»Das tatest du,« versetzte Odo gleichmütig, »aber da es das beste Pferd im Hofe ist und für die Zucht wertvoll, so reite ich es lieber selbst; denn der Knabe ist unvorsichtig und tummelt sich wild, wo der Hengst zu Schaden kommen könnte.«
Immo schwieg, führte das Roß, welches ihm Herr Bernheri zur Reise geschenkt hatte, aus dem Stall, sattelte es neben den andern und begann: »Gefällt es euch, so reite ich mit.«
Die Brüder sahen einander an, und Immo merkte, daß eine stille Abweisung in ihren Blicken lag, endlich sprach Odo zu den andern: »Da er als unser Bruder im Hofe weilt, so mögen wir es nicht wehren. Doch nicht müßig reiten wir über das Feld, Immo, und für einen Gast aus der lateinischen Schule wird es ein langer Ritt, denn wir streifen über die Fluren wegen Sicherheit der Dörfer, sowohl in unserem Erbe als auch auf dem Lande der Nachbarn nach altem Brauch.«
»Ich kenne den Brauch,« versetzte Immo, »und möchte euch begleiten, wie ich zuweilen unserm Vater gefolgt bin.«
Odo nickte, aber Immo fühlte, daß es keine freundliche Einwilligung war, und die jungen Adalmar und Arnfried sprachen leise zueinander und lachten.

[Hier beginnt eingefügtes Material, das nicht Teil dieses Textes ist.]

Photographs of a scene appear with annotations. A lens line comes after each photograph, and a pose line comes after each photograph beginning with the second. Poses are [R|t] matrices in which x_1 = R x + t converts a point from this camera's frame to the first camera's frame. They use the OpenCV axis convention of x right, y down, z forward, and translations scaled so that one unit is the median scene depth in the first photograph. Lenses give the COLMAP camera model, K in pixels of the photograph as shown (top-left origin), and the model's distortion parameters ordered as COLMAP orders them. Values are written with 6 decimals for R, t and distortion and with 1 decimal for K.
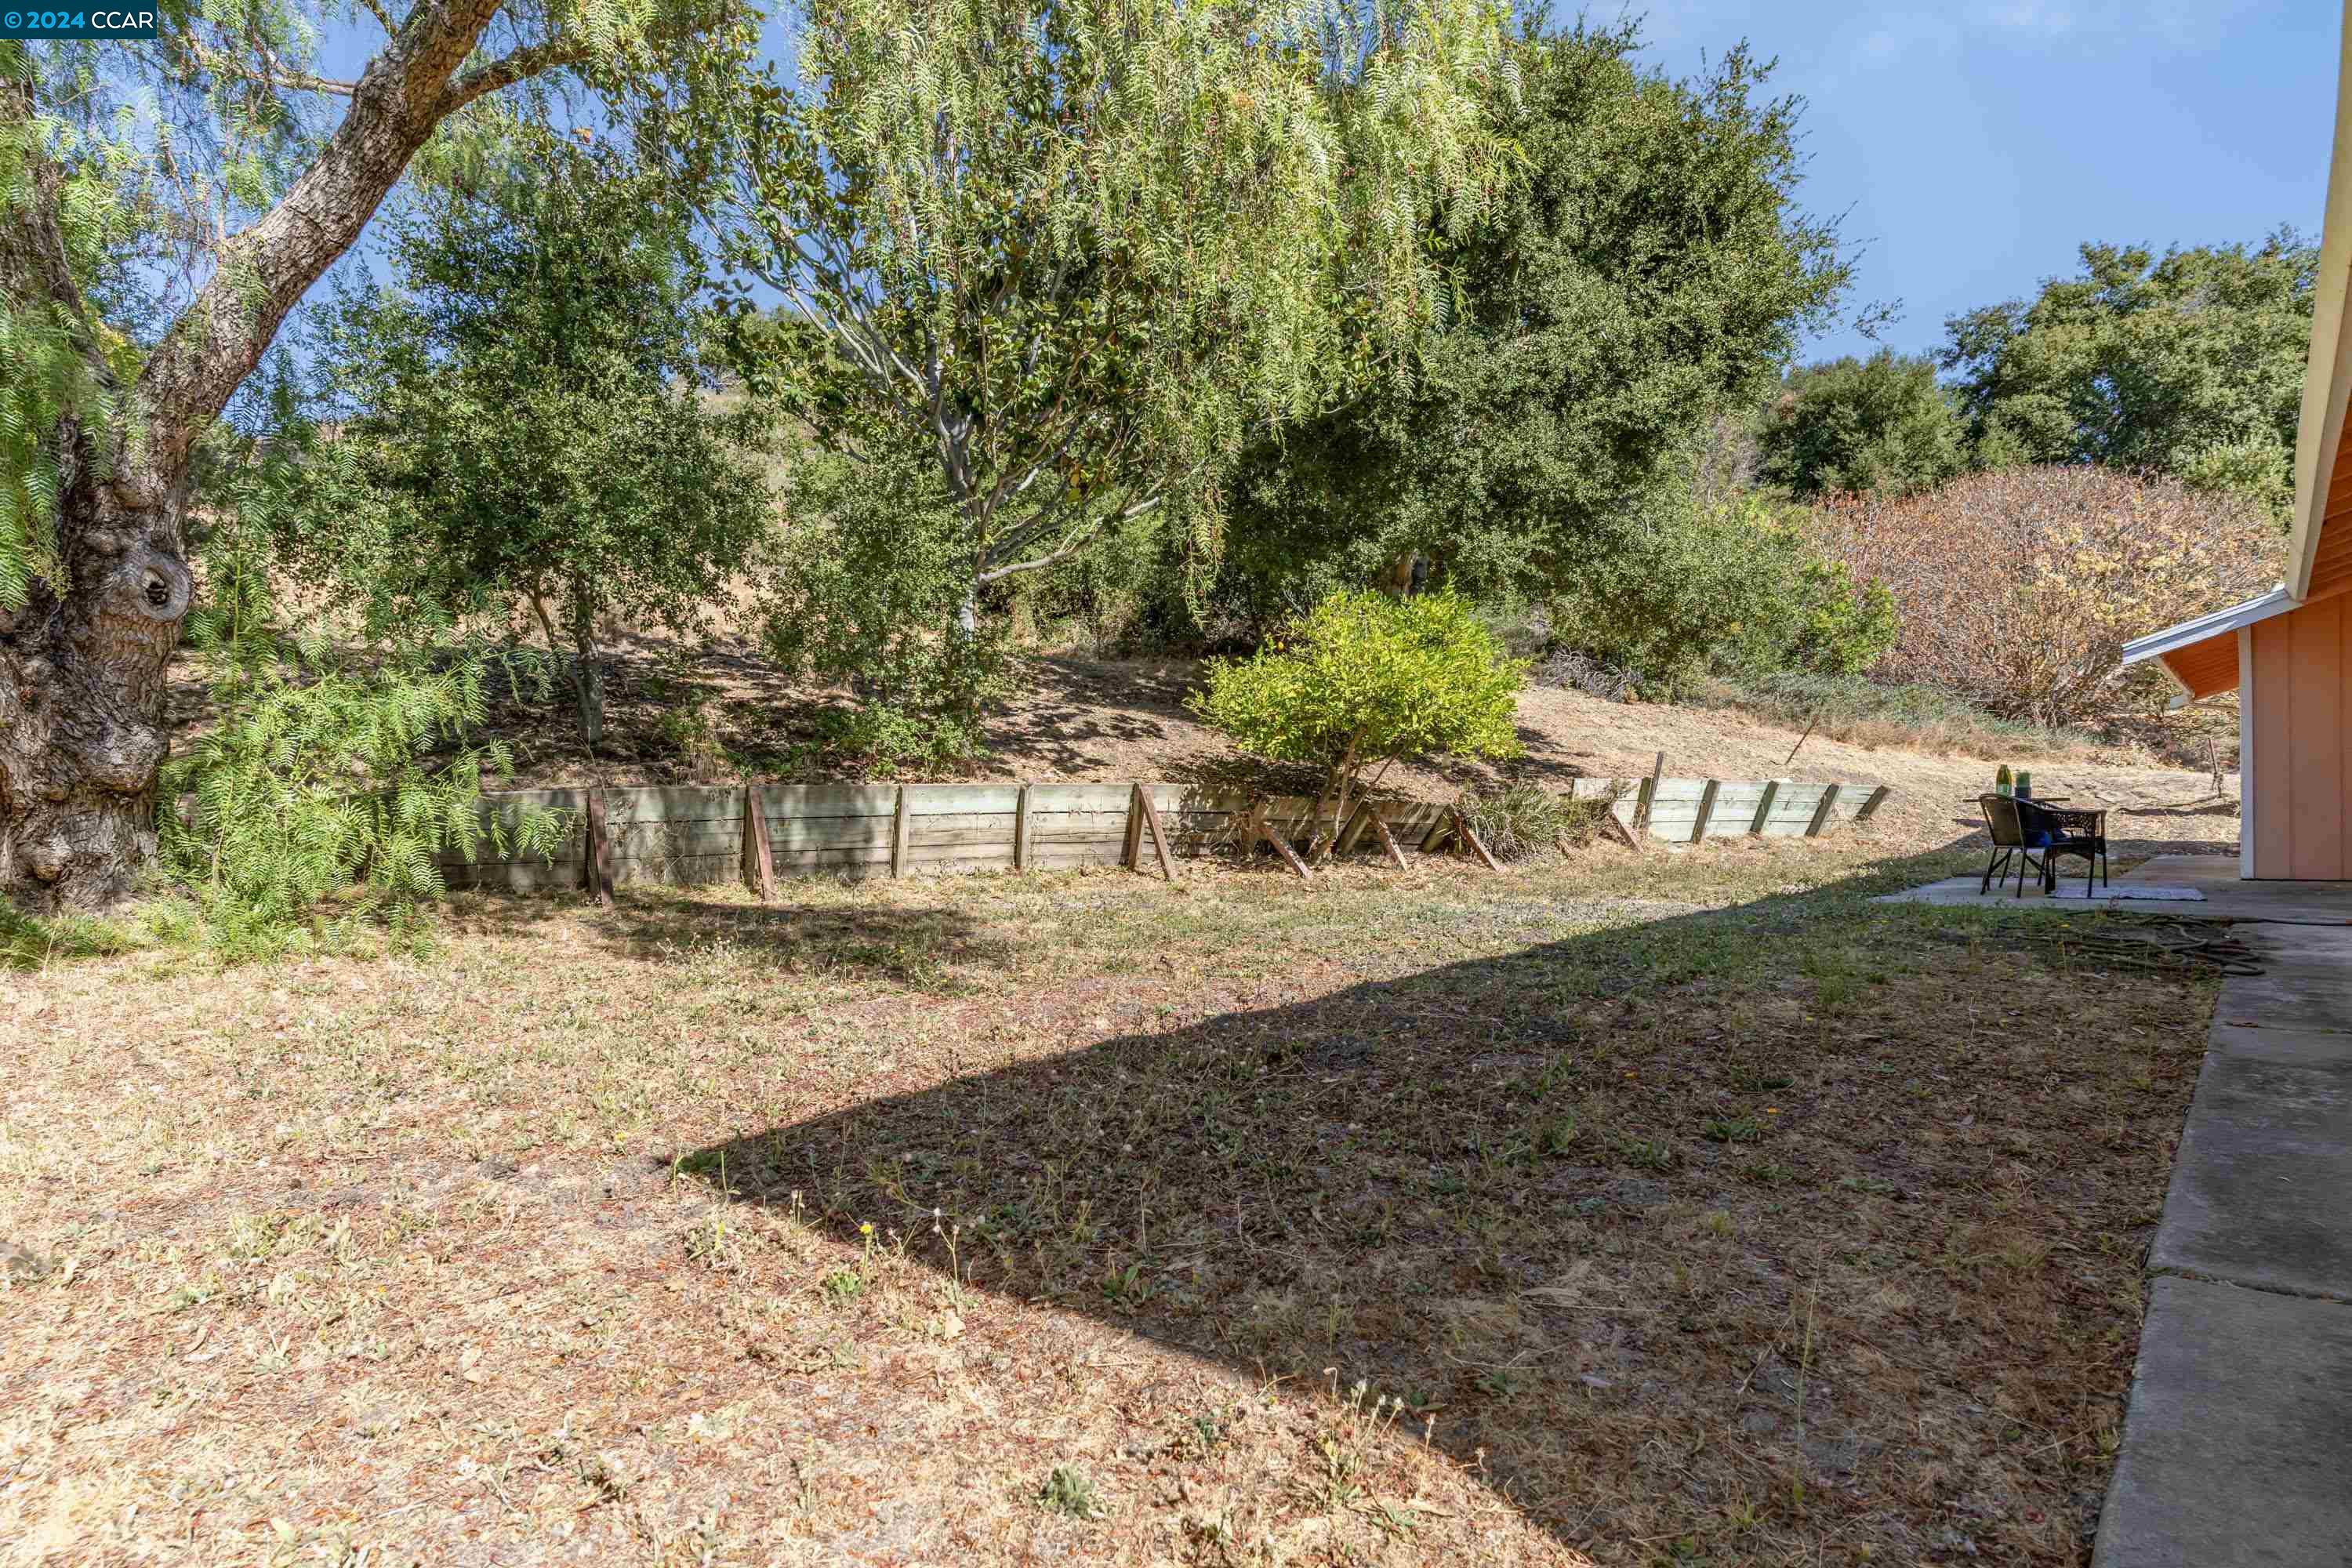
lens RADIAL K [[1136.2, 0, 1173.5], [0, 1136.2, 794.8], [0, 0, 1]] dist [-0.001563, -0.000091]
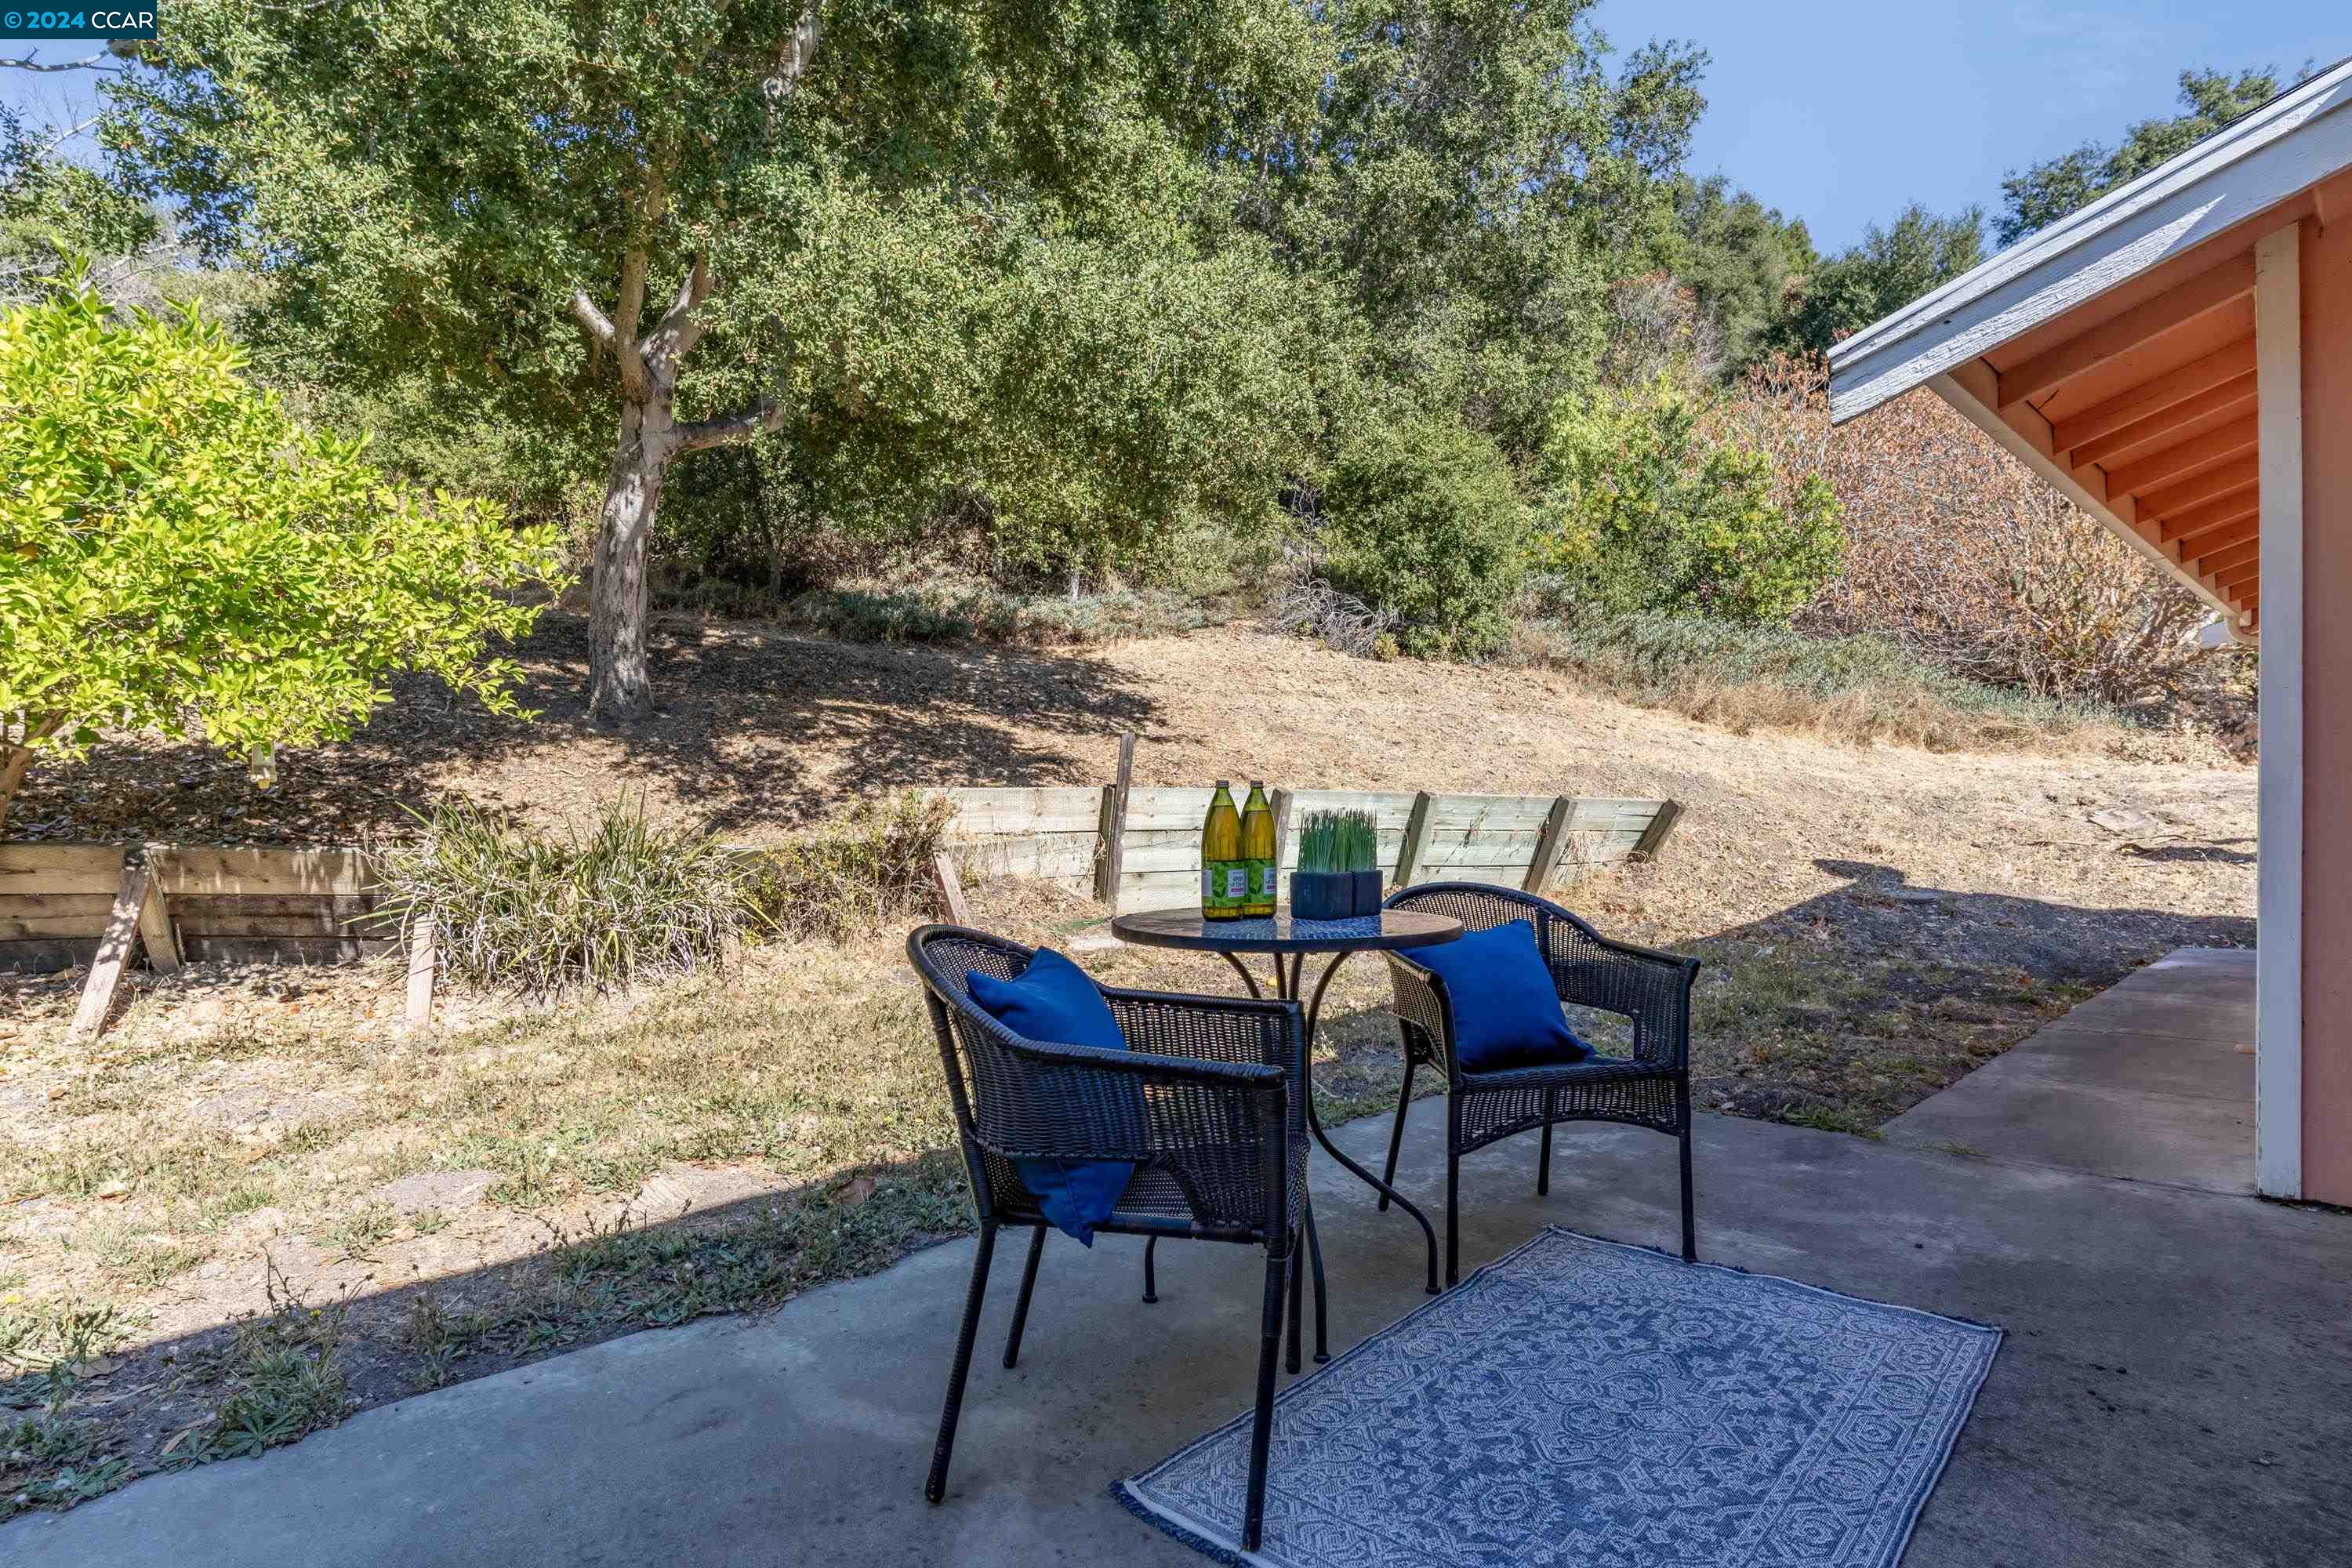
lens RADIAL K [[1220.8, 0, 1176.0], [0, 1220.8, 784.0], [0, 0, 1]] dist [0.001125, -0.000535]
pose [[0.999425, 0.006084, -0.033369, 0.306144], [-0.006013, 0.999979, 0.002232, -0.011365], [0.033382, -0.002030, 0.999441, 0.309086]]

»Wie kommt es, daß Gottfried uns nicht begleitet?« frug Immo auf dem Roß.
»Er trägt nicht den Schwertgurt,« versetzte Odo kurz. »Vorwärts,« und in gestrecktem Lauf sprengten die Reiter aus dem Hofe.

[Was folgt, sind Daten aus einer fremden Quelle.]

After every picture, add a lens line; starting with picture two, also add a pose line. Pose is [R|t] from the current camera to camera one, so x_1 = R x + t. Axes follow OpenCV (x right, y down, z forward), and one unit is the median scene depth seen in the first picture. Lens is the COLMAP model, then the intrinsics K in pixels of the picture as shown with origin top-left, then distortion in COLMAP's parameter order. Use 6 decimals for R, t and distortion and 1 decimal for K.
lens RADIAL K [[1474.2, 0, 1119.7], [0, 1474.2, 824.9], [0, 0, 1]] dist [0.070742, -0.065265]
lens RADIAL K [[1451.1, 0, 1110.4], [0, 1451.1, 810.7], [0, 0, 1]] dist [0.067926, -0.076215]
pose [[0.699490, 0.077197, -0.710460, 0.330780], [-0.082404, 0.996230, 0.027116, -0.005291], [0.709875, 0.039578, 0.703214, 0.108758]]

Die Brüder sahen von der Seite prüfend auf Immos Reitkunst.
»Langgefesselt sind die hessischen Pferde,« begann Erwin spottend, »übel steht ihnen die Bocknase.«
»Hättet ihr dem Bruder ein Roß aus der Hofzucht geboten, wie sich gebührte, so würde das fremde Gesicht euch nicht ärgern,« versetzte Immo und sah so finster auf den Tadler, daß dieser zur Seite ausbog.